22. The Devil Of Christmas
This might be the only episode of the whole entire series I have difficulty rewatching, just for its sheer nastiness. An incredibly faithful recreation of the creepy 1970s style of anthology horror programmes, such as Nigel Kneale’s Beasts, complete with overacting, actors missing their marks, creaky sets and shoddy sound cues. Added to which is the central conceit of the episode, with Derek Jacobi‘s director providing a knowing audio commentary. Pemberton is suitably pompous as the leading man and both Rula Lenska and Jessica Raine give on-point performances within performances, perfectly capturing the old fashioned acting mannerisms. The whole episode is full of wry observations, until the horrific revelation at the episode’s end, which does leave a nasty taste in the mouth.
21. Nana’s Party
The first episode conceived of by the writers, this is a masterclass in tension, as the numerous dysfunctional family members gather for their grandmother’s birthday. The plot is very simple, but the story structure and constant build and release of tension is perfect, especially the scenes revolving around a joke cake, and there’s a lot of pathos, especially from Shearsmith as an alternately ridiculous and melancholy character.
20. Dead Line
Last seasons Halloween special, broadcast live, is really one of the most innovative half hours of television I’ve seen for a good long while. The inventiveness of the premise is brilliant, and the initial few scares are truly disconcerting, but the content of the episode is less successful, and as Shearsmith says himself “The ending is impenetrable”. It’s best to view this imagining you’re watching it live, as there are some really spine tingling moments, but the resolution is a bit rote compared to some of the best episodes.
19. Cold Comfort
An unnerving story that’s elevated by the unconventional filming style, shot entirely on the main character’s desktop camera. Set in a Samaritan’s Call Centre, the episode follows new recruit Pemberton as he takes increasingly disturbing calls. Once the story sets in it does become a tad predictable (the whole way through there are only two real options for who the mystery caller is) but there are a handful of effective moments, from the use of multiple screens to the abrupt, shocking ending.
18. Private View
A homage to, among others, Agatha Christie, Dario Argento and Mario Bava, this supremely silly whodunnit in an art gallery is a campy pleasure, and one of the standout episodes of season 4, with Felicity Kendal stealing the show as a blind author of erotic fiction.
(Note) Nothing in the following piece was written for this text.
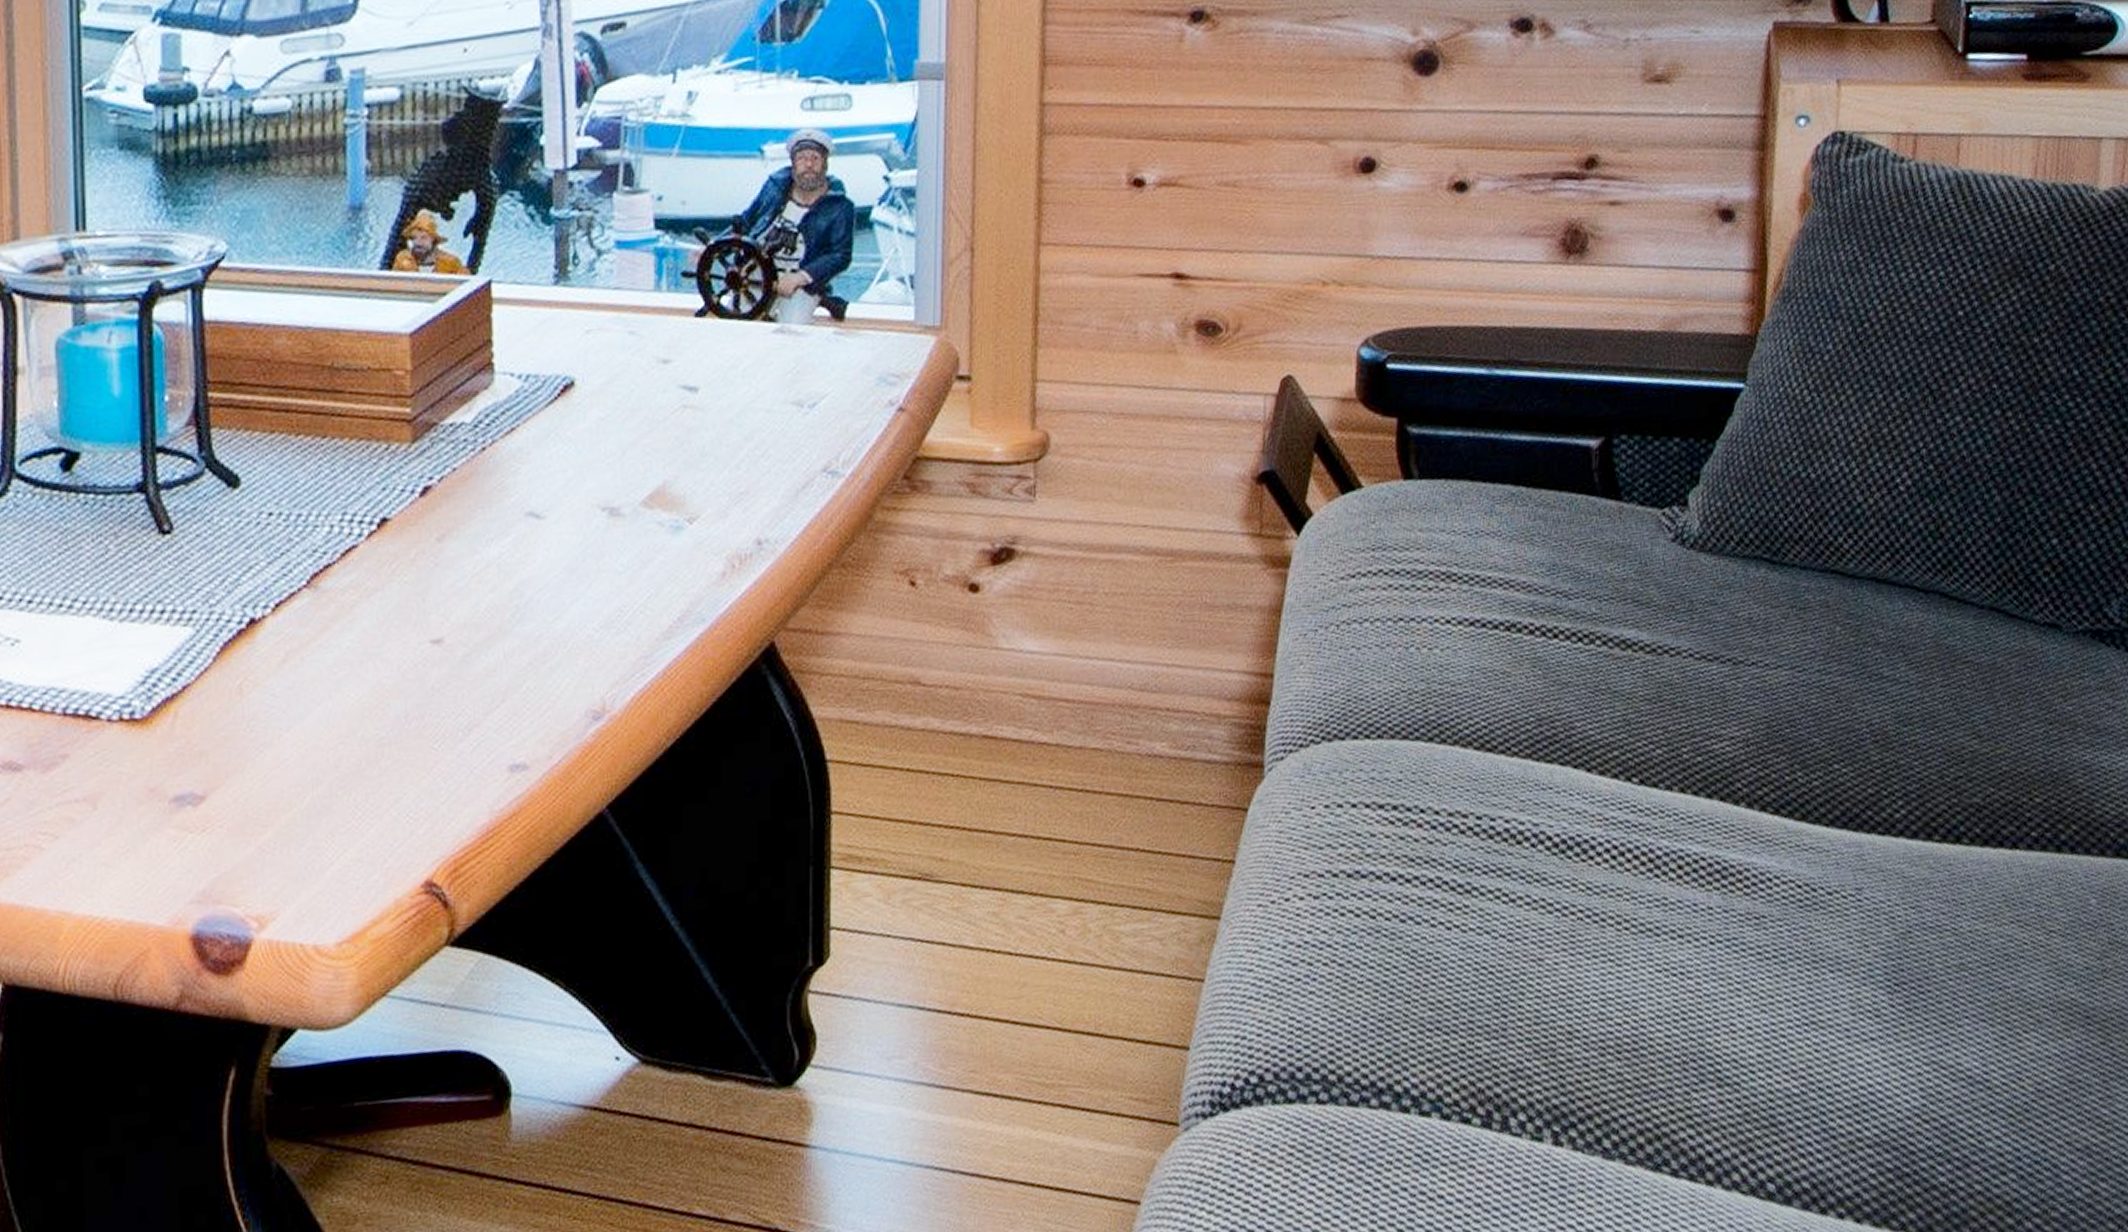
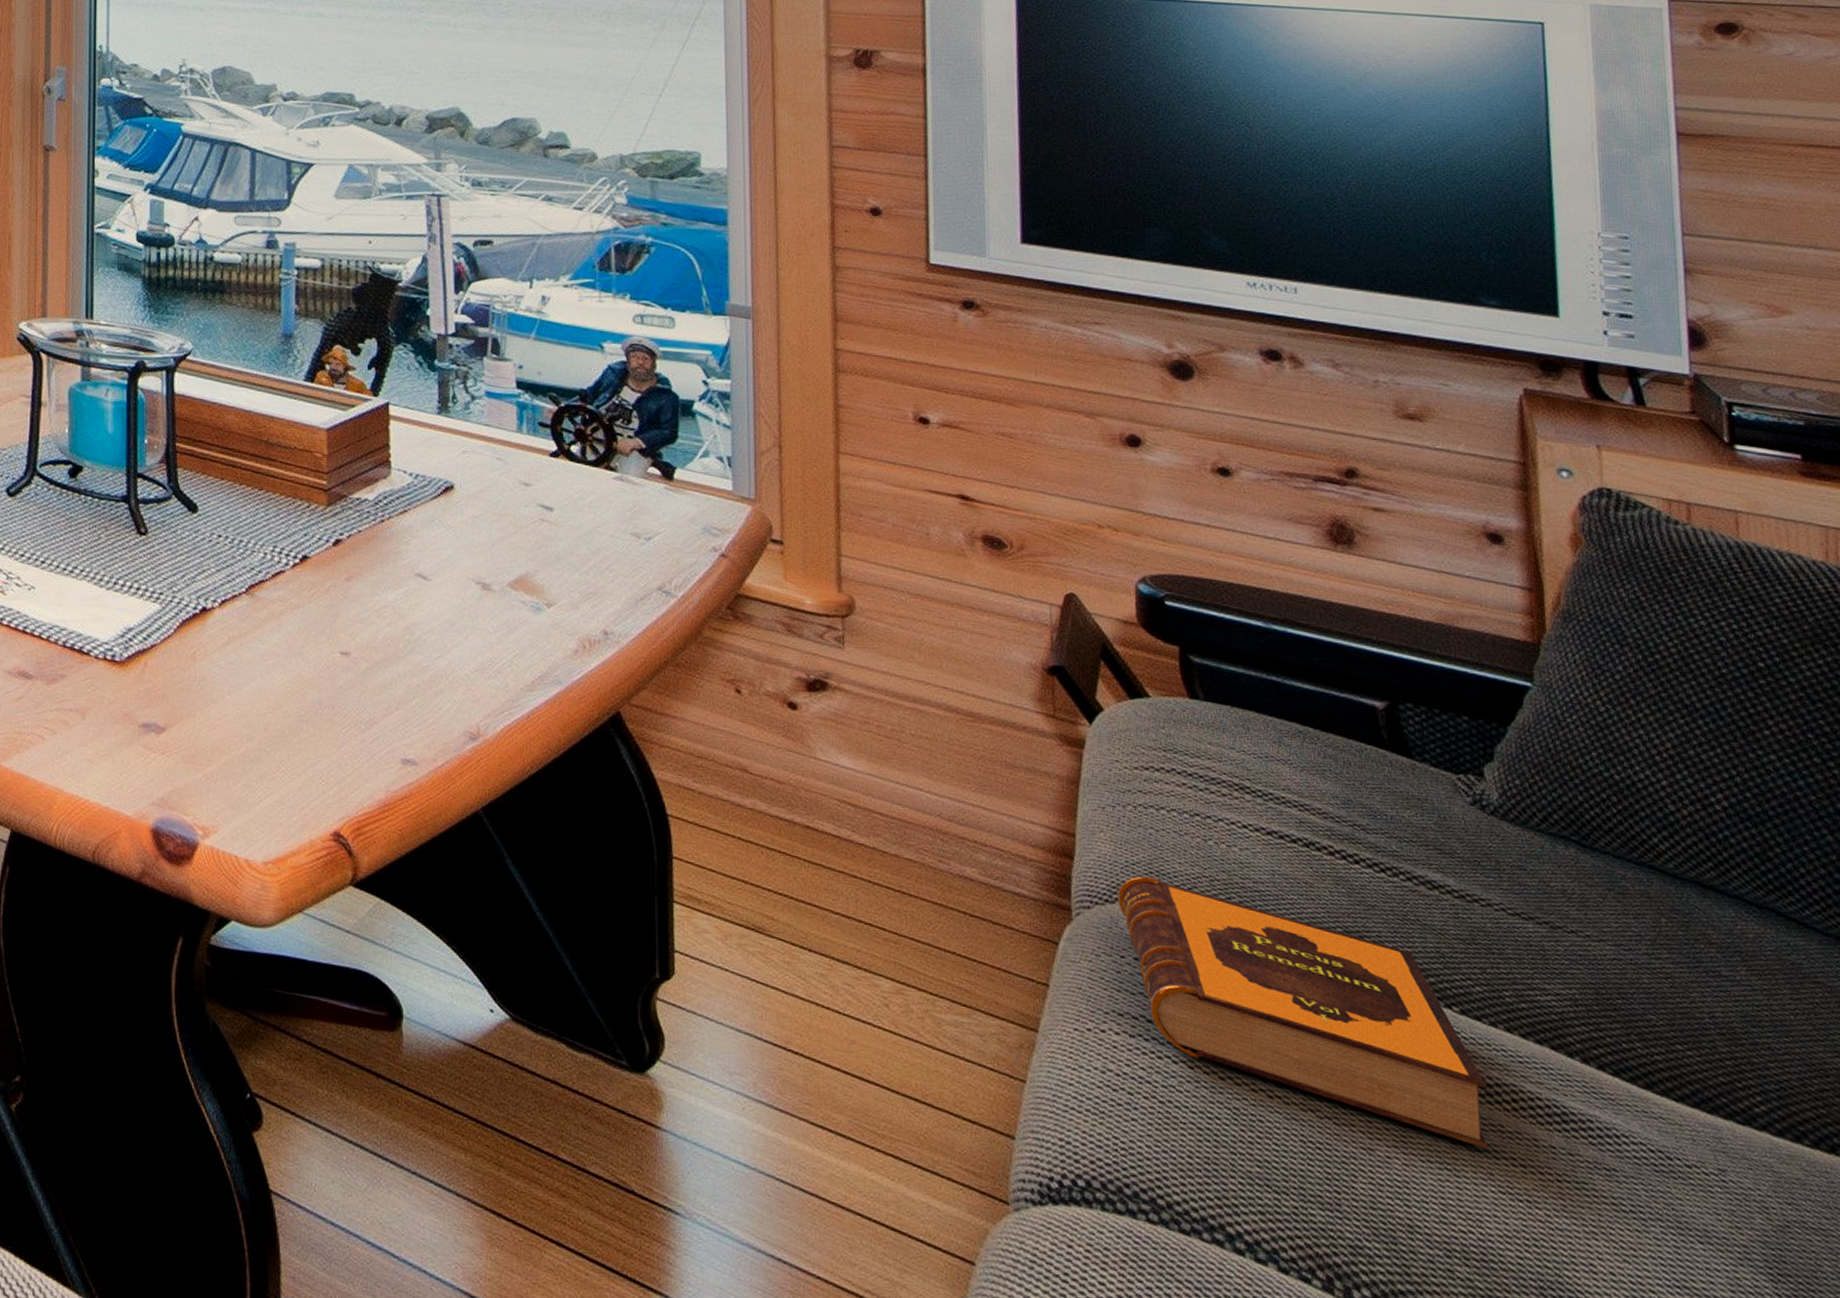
hardback book: none [1311,705,1655,928] -> present [1116,876,1489,1149]

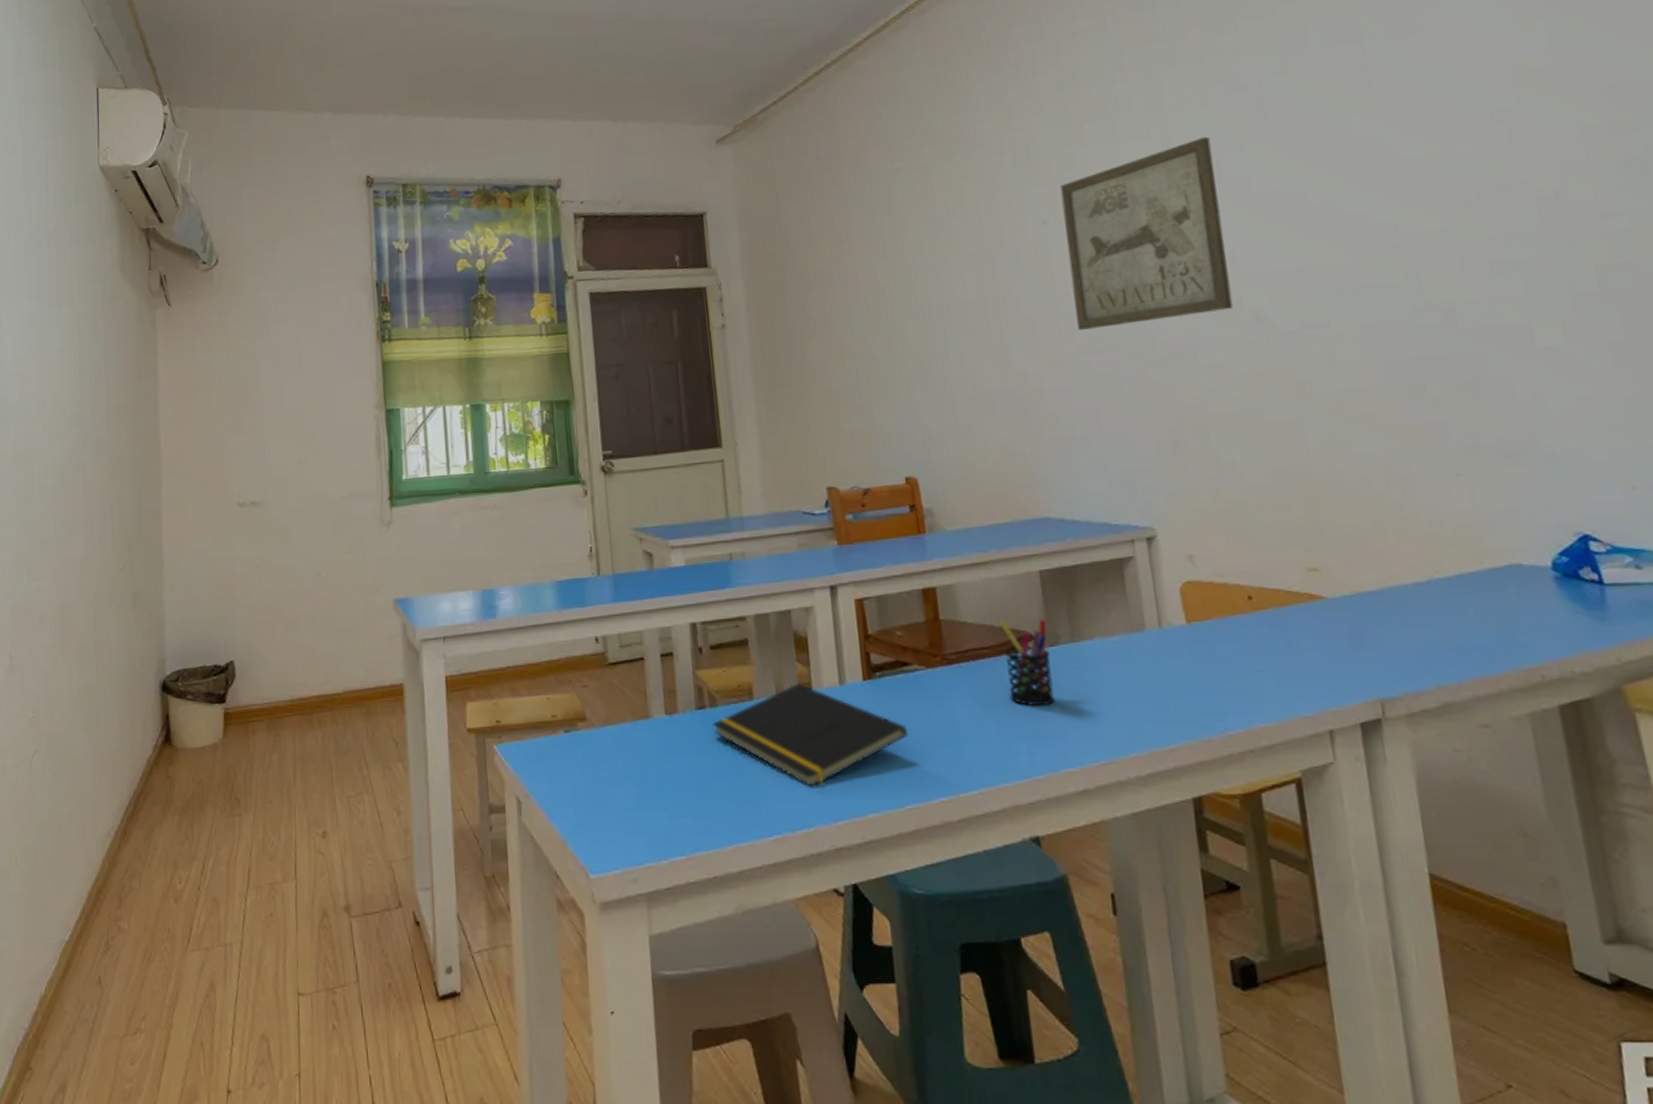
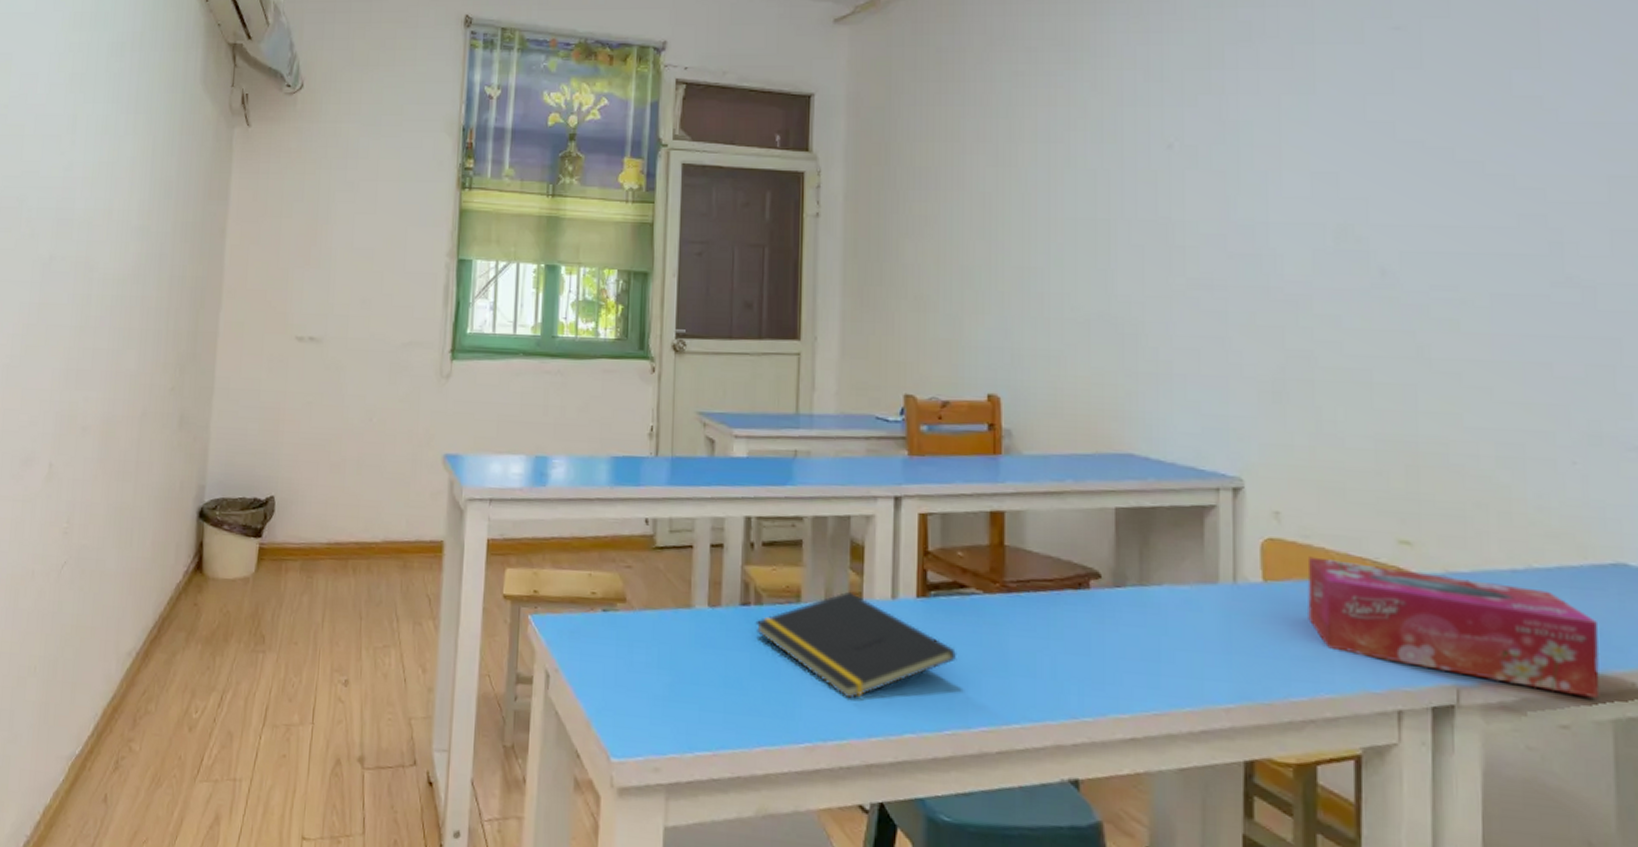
pen holder: present [998,619,1055,706] -> none [1065,554,1115,647]
wall art: present [1060,136,1234,330] -> none [1189,74,1359,264]
tissue box: none [1226,594,1514,695] -> present [1307,556,1600,698]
The plot doesn’t really bear scrutiny, and the ending is incredibly rushed (As Shearsmith’s pompous lecturer puts it: “Oh that’s a stretch!”) but it’s a lot of fun nonetheless, with some witty jabs at the modern art world and the cult of celebrity, as well as a couple of genuinely disturbing moments.
17. The Bill
Another ensemble piece, but a lot better contained than La Couchette, with razor sharp dialogue and a few incredibly tense set-pieces – especially the knife contest that erupts when four men argue over who will pay for the groups meal. The twists and turns are less intriguing than the pre-existing grudges and insecurities of the friends and this is very much a case of the journey being a lot more fun than the destination. The resolution might be rushed, and a little unsatisfactory, but the characters and dialogue are brilliantly realised.